Love and scandal are the best sweeteners of tea. —Henry Fielding

12 June 2007

Four (+) Movies from CA

I've been seeing a lot of people lately and spending time with them, so my movie-watching (and certainly my scholarship-reading) has been relegated to the backburner. I am almost finished with one of the coolest books in gender studies I've ever read (I've read so few that each one seems cooler than the next); it's called Space, Time, and Perversion and it's by an Australian philosopher named Elizabeth Grosz. It's thick with psychoanalytic theory (blech) and lots and lots of feminist philosophy (yay!)

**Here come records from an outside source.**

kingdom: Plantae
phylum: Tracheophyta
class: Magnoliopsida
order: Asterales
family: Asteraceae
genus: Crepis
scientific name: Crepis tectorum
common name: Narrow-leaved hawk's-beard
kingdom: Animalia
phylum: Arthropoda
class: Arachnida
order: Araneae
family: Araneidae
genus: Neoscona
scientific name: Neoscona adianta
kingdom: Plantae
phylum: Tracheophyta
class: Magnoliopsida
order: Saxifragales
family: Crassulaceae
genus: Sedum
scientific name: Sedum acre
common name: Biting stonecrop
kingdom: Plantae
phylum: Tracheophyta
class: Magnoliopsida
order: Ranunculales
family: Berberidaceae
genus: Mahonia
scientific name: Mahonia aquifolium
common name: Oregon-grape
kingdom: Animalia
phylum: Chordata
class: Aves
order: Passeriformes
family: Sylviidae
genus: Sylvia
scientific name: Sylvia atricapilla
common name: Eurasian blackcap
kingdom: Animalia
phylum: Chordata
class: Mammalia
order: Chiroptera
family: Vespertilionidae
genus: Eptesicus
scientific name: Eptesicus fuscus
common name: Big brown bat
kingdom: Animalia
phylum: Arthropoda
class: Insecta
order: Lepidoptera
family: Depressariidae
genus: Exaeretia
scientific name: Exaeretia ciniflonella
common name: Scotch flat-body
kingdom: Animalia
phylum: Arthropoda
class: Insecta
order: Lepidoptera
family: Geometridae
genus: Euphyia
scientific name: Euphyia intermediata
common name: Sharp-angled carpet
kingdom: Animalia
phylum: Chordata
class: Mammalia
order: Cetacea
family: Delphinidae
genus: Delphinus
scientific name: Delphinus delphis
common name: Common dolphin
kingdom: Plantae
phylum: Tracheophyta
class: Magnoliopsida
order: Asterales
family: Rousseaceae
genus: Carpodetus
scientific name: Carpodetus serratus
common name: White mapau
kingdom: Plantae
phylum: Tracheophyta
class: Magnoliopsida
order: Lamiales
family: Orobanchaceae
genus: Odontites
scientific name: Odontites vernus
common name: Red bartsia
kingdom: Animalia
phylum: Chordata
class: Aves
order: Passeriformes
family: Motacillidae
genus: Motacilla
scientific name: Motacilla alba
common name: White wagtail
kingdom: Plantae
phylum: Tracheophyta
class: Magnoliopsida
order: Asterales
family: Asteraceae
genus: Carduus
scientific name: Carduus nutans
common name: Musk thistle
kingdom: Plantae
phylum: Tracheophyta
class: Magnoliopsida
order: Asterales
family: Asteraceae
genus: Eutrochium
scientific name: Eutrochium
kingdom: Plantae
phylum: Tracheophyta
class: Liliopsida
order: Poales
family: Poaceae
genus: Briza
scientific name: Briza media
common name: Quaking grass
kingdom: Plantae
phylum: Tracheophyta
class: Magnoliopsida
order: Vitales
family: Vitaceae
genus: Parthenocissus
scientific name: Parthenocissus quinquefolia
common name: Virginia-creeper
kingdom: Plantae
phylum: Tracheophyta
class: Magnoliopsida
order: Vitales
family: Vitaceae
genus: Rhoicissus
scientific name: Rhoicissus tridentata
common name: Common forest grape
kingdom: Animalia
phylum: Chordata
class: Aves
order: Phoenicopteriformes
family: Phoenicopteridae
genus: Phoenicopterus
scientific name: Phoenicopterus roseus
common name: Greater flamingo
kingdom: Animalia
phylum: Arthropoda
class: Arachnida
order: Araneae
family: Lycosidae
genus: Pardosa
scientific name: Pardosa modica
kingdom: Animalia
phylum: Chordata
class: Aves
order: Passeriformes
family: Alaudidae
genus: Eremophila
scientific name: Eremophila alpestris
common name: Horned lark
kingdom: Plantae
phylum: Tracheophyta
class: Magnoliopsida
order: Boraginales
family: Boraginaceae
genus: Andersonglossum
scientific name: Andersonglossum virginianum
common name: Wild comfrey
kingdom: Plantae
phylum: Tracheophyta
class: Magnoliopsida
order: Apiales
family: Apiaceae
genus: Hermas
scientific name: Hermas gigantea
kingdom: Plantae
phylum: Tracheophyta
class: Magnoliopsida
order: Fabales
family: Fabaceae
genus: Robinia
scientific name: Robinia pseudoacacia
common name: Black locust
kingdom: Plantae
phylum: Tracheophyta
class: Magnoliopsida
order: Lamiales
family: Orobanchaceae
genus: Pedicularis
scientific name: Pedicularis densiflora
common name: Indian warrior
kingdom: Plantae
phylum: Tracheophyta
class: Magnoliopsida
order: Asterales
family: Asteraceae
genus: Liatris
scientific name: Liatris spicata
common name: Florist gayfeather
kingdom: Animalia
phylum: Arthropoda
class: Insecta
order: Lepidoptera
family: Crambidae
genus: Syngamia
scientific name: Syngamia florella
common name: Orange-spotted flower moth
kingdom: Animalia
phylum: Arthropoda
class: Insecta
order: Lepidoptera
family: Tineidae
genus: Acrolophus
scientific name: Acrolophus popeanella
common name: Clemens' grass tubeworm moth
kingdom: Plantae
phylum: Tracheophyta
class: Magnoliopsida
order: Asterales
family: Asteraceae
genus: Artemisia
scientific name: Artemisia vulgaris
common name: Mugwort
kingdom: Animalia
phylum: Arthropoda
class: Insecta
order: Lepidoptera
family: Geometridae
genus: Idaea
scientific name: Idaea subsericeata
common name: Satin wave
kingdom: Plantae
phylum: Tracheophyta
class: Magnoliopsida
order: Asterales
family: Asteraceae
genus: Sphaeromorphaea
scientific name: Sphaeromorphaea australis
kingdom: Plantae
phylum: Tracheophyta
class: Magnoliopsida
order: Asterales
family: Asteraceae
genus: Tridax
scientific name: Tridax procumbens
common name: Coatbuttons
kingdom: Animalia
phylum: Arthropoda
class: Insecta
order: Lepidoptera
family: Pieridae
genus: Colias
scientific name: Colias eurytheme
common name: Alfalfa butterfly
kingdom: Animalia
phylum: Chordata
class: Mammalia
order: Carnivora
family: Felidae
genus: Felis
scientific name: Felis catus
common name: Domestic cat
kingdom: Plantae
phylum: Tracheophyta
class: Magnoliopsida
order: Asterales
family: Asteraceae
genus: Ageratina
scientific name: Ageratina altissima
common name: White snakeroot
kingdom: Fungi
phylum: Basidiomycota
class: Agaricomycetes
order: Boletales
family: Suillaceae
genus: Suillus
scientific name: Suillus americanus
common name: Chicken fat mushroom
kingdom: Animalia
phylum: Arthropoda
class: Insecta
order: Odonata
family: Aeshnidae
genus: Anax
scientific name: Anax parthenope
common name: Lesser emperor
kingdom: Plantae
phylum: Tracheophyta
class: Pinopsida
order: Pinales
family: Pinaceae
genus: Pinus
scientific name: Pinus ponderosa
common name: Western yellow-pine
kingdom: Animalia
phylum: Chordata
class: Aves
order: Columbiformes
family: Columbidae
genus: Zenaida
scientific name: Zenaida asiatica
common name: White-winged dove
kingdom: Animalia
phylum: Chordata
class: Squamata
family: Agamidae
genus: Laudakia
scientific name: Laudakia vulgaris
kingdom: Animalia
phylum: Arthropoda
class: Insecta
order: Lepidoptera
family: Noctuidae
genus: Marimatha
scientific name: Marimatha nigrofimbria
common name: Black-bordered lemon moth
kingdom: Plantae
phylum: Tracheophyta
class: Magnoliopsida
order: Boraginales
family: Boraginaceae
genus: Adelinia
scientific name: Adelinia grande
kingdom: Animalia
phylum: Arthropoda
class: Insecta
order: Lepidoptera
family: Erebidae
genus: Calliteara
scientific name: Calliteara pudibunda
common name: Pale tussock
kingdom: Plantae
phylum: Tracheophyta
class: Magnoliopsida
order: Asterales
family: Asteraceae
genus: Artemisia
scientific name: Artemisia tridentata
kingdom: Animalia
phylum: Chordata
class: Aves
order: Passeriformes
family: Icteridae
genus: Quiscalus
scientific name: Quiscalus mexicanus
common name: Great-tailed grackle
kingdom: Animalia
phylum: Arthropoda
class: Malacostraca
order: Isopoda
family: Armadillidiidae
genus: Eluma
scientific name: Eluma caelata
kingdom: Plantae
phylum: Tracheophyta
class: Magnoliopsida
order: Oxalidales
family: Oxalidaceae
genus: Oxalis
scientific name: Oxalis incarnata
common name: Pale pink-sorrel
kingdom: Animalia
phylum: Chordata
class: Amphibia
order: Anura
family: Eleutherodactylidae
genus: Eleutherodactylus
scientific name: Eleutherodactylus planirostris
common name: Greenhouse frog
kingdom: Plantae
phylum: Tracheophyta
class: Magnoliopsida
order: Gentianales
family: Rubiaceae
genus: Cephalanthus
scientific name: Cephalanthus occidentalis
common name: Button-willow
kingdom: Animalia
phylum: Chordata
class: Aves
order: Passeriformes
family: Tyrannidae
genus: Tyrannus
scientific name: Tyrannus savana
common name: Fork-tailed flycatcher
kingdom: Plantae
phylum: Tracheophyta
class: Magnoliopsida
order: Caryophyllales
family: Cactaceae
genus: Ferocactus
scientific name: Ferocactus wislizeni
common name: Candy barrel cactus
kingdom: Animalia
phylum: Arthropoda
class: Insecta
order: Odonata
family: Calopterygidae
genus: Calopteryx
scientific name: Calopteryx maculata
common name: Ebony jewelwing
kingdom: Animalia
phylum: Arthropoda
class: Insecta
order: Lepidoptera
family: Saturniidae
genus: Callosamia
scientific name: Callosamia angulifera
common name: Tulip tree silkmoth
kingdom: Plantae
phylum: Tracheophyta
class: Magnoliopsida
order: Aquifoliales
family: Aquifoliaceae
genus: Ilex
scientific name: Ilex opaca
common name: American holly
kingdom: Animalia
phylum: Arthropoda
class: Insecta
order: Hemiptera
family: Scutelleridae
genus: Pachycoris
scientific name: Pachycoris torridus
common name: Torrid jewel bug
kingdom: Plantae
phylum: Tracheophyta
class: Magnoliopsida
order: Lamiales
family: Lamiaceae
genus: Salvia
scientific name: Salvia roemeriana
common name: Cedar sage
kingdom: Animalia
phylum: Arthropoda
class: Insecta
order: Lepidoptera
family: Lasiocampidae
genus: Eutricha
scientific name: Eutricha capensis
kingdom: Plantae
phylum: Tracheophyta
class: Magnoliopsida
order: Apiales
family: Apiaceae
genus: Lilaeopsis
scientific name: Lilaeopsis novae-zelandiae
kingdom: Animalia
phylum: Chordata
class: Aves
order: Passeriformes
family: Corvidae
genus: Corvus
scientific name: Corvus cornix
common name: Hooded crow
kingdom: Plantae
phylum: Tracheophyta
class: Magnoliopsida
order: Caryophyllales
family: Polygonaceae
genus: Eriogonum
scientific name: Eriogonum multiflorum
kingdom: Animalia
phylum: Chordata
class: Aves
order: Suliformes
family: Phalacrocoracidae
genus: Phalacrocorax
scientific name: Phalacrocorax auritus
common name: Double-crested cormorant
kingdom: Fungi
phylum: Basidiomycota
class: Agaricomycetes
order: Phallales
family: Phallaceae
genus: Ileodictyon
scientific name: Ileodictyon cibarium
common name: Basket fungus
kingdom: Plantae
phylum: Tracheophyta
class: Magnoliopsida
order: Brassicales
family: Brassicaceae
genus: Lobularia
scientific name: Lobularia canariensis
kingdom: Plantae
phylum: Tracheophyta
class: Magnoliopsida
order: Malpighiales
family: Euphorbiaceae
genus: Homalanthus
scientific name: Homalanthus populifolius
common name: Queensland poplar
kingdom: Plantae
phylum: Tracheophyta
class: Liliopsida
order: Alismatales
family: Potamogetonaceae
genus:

So, movies: Hondo with John Wayne is actually really good. It had been a while since I watched a Wayne western. This one is fun. It's short and tightly scripted, which is always a plus, and there are some very fun action sequences. Wayne still looks great (the film is from '53, well after he had become a star in the late 1930s) and Hondo also stars a new-to-the-screen Geraldine Page, who nabbed an Oscar nomination for her work in the film. Hondo is no Shane, but it's worth a rental if you're in a western mood.

I thought Shrek the Third was pretty funny. It's totally mindless, but it's certainly not boring and there's enough Eddie Murphy and Antonio Banderas to keep you giggling. The pop culture references seem older, too: references to Dionne Warwick, "Live and Let Die" and A Chorus Line are not aimed at children, surely. My friend and I were cracking up and knew that no kids in the theatre even were aware that there had been a joke. As usual, the humor that is aimed at the kids is the kind you probably don't want your kids picking up. This is the bizzare part of the Shrek franchise to me. Do you really want to teach your children to emulate fart jokes and that what is really funny are jokes about earwax and poo? Weird.

Seventies horror flick Eyes of Laura Mars is a bit of a classic. It made lots of money in 1978, when it came out, and it starred the fabulous (and brilliant) Faye Dunaway, who had just won an Oscar for my favorite movie of all time Network. Laura Mars may be a classic, but it's also pretty terribly clichéd, if you ask me. It's central heroine, who seems a strong, confident, cosmopolitan artist who is at the top of her game and is great at her work is reduced, as the film goes on, to the oh-so-typical damsel-in-distress type. In a day and age where I expect my heroines to kick ass and fuck a murderer up, Laura Mars seems rather banal, even if she is plagued with visions of the future. (This might be one of the reasons the Spider-man franchise puts me to sleep, too.)

Speaking of action heroines, Paprika the new Kon Satoshi anime offering, is totally weird and very, very cool. It's about dreams and it's filled with all of this weird Freudian and Lacanian imagery. I was crazy about it, and its heroine is a truly badass chick. Plus, as is usual for Kon, Paprika is a visual knockout. See this one in the theatre, y'all.